Purtuttavia, il ricorso è del tutto generico per la dirimente considerazione che:

– a mente dell’art. 545-bis cod. proc. pen. (nel testo che qui rileva, ossia quello introdotto dal d. Igs. 150/2022 e anteriore alla modifica disposta dall’art. 2 d. Igs. 19 marzo 2024, n. 31, sopravvenuto alla deliberazione della presente sentenza e in vigore dal 4 aprile 2024), quando – come nella specie – «è stata applicata una pena detentiva non superiore a quattro anni e non è stata ordinata la sospensione condizionale» il giudice, subito dopo la lettura del dispositivo, «dà avviso alle parti» non in ogni caso, bensì «se ricorrono le condizioni per sostituire la pena detentiva con una delle pene sostitutive di cui all’articolo 53 della legge 24 novembre 1981, n. 689»; e a tale avviso seguono gli ulteriori incombenti «se l’imputato, personalmente o a mezzo di procuratore speciale, acconsente alla sostituzione della pena detentiva con una pena diversa dalla pena pecuniaria, ovvero se può aver luogo la sostituzione con detta pena»;

– il ricorrente non ha neppure prospettato che nella specie si fosse dedotto – con una specifica e motivata richiesta (cfr. Sez. U, n. 12872 del 19/01/2017, Punzo, Rv. 269125 – 01, condivisibilmente richiamata al riguardo da Sez. 6, n. 46013/2023, – che ricorressero le condizioni per sostituire la pena detentiva (che neppure constano, per vero, dal verbale di udienza richiamato dalla difesa), limitandosi ad addurre che né il titolo di reato né la misura della pena sarebbero ostative (cfr. pure Sez. 5, n. 41720 del 05/07/2023, Spano, n.m.), profili che tuttavia non esauriscono il vaglio dei presupposti per applicare una pena sostitutiva (cfr. art. 58 I. 689/1981; Sez. 6, n. 43263 del 13/09/2023, Lo Monaco, Rv. 285358 – 01).

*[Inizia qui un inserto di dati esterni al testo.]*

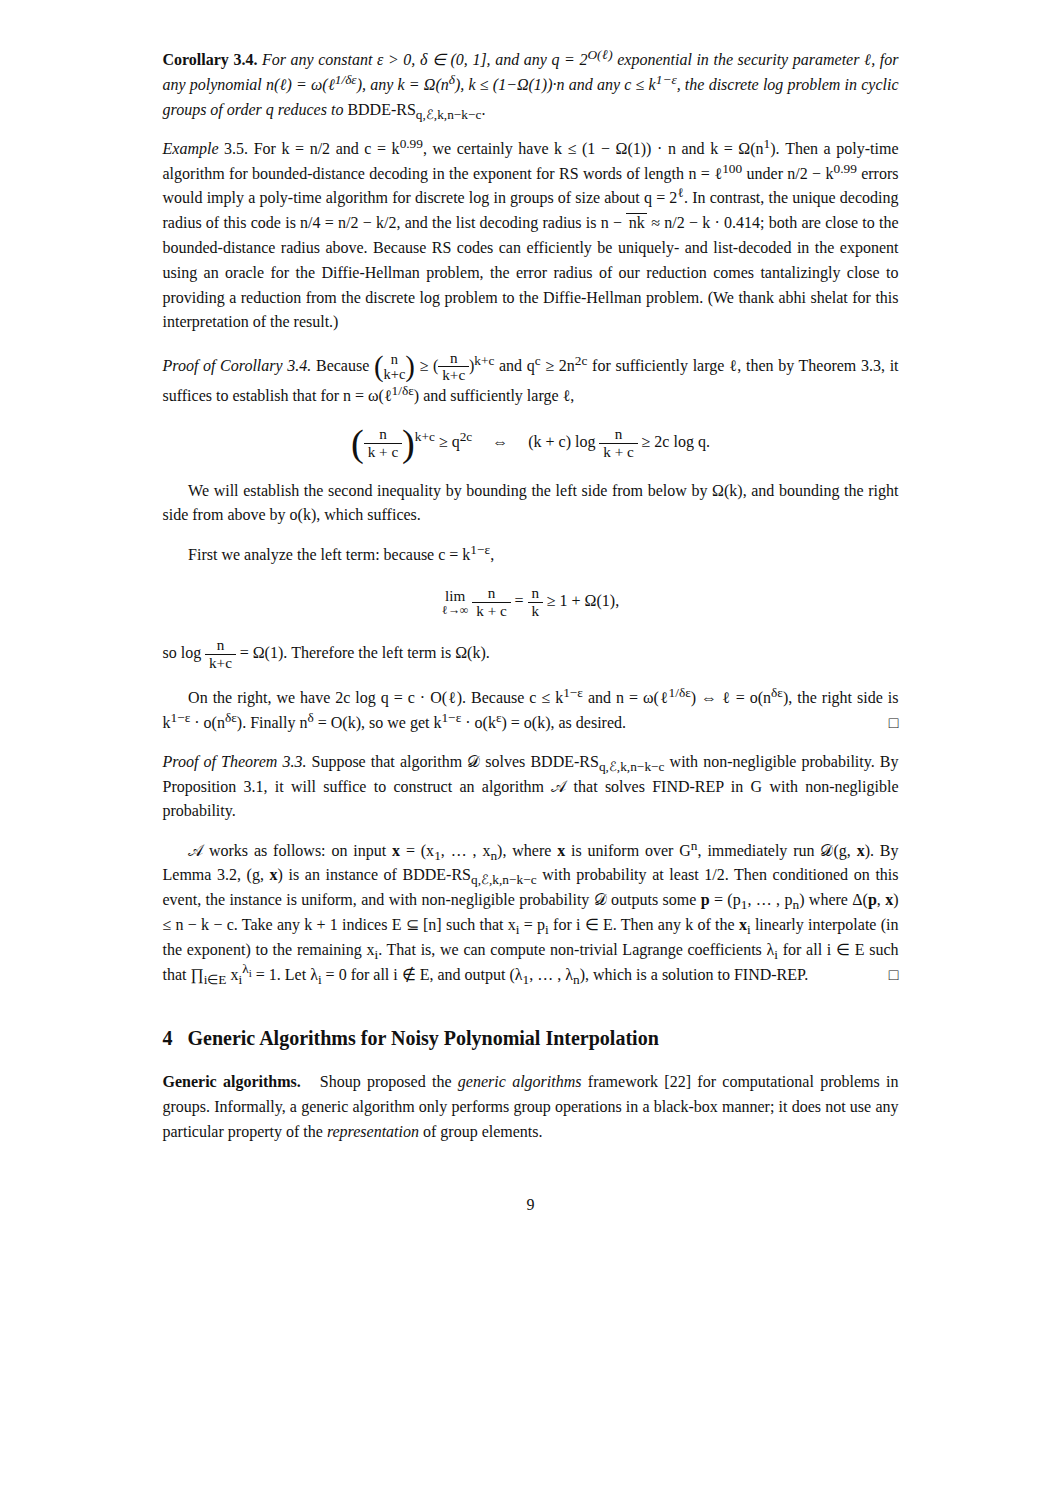Corollary 3.4. For any constant ε > 0, δ ∈ (0, 1], and any q = 2O(ℓ) exponential in the security parameter ℓ, for any polynomial n(ℓ) = ω(ℓ1/δε), any k = Ω(nδ), k ≤ (1−Ω(1))·n and any c ≤ k1−ε, the discrete log problem in cyclic groups of order q reduces to BDDE-RSq,ℰ,k,n−k−c.
Example 3.5. For k = n/2 and c = k0.99, we certainly have k ≤ (1 − Ω(1)) · n and k = Ω(n1). Then a poly-time algorithm for bounded-distance decoding in the exponent for RS words of length n = ℓ100 under n/2 − k0.99 errors would imply a poly-time algorithm for discrete log in groups of size about q = 2ℓ. In contrast, the unique decoding radius of this code is n/4 = n/2 − k/2, and the list decoding radius is n − nk ≈ n/2 − k · 0.414; both are close to the bounded-distance radius above. Because RS codes can efficiently be uniquely- and list-decoded in the exponent using an oracle for the Diffie-Hellman problem, the error radius of our reduction comes tantalizingly close to providing a reduction from the discrete log problem to the Diffie-Hellman problem. (We thank abhi shelat for this interpretation of the result.)
Proof of Corollary 3.4. Because (nk+c) ≥ (nk+c)k+c and qc ≥ 2n2c for sufficiently large ℓ, then by Theorem 3.3, it suffices to establish that for n = ω(ℓ1/δε) and sufficiently large ℓ,
(nk + c)k+c ≥ q2c ⇔ (k + c) log nk + c ≥ 2c log q.
We will establish the second inequality by bounding the left side from below by Ω(k), and bounding the right side from above by o(k), which suffices.
First we analyze the left term: because c = k1−ε,
lim ℓ→∞ nk + c = nk ≥ 1 + Ω(1),
so log nk+c = Ω(1). Therefore the left term is Ω(k).
On the right, we have 2c log q = c · O(ℓ). Because c ≤ k1−ε and n = ω(ℓ1/δε) ⇔ ℓ = o(nδε), the right side is k1−ε · o(nδε). Finally nδ = O(k), so we get k1−ε · o(kε) = o(k), as desired. □
Proof of Theorem 3.3. Suppose that algorithm 𝒟 solves BDDE-RSq,ℰ,k,n−k−c with non-negligible probability. By Proposition 3.1, it will suffice to construct an algorithm 𝒜 that solves FIND-REP in G with non-negligible probability.
𝒜 works as follows: on input x = (x1, … , xn), where x is uniform over Gn, immediately run 𝒟(g, x). By Lemma 3.2, (g, x) is an instance of BDDE-RSq,ℰ,k,n−k−c with probability at least 1/2. Then conditioned on this event, the instance is uniform, and with non-negligible probability 𝒟 outputs some p = (p1, … , pn) where Δ(p, x) ≤ n − k − c. Take any k + 1 indices E ⊆ [n] such that xi = pi for i ∈ E. Then any k of the xi linearly interpolate (in the exponent) to the remaining xi. That is, we can compute non-trivial Lagrange coefficients λi for all i ∈ E such that ∏i∈E xiλi = 1. Let λi = 0 for all i ∉ E, and output (λ1, … , λn), which is a solution to FIND-REP. □
4 Generic Algorithms for Noisy Polynomial Interpolation
Generic algorithms. Shoup proposed the generic algorithms framework [22] for computational problems in groups. Informally, a generic algorithm only performs group operations in a black-box manner; it does not use any particular property of the representation of group elements.
9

Il che esime dall’immorare oltre.

2. Ai sensi dell’art. 616 cod. proc. pen., il ricorrente deve essere condannato al pagamento delle spese processuali e della somma di euro tremila in favore della Cassa delle ammende, atteso che l’evidente inammissibilità dell’impugnazione impone di attribuirgli profili di colpa (cfr. Corte cost., sent. n. 186 del 13/06/2000; Sez. 1, n. 30247 del 26/01/2016, Failla, Rv. 267585 – 01).

P.Q.M.

Dichiara inammissibile il ricorso e condanna il ricorrente al pagamento delle spese processuali e della somma di euro tremila in favore della Cassa delle ammende.

Così deciso, il 26/1/2024.

Il Consigliere estensore                                                                           Il Presidente

Giovanni Francolini                                                                                 Rosa Pezzullo

Depositato in Cancelleria il 24 aprile 2024.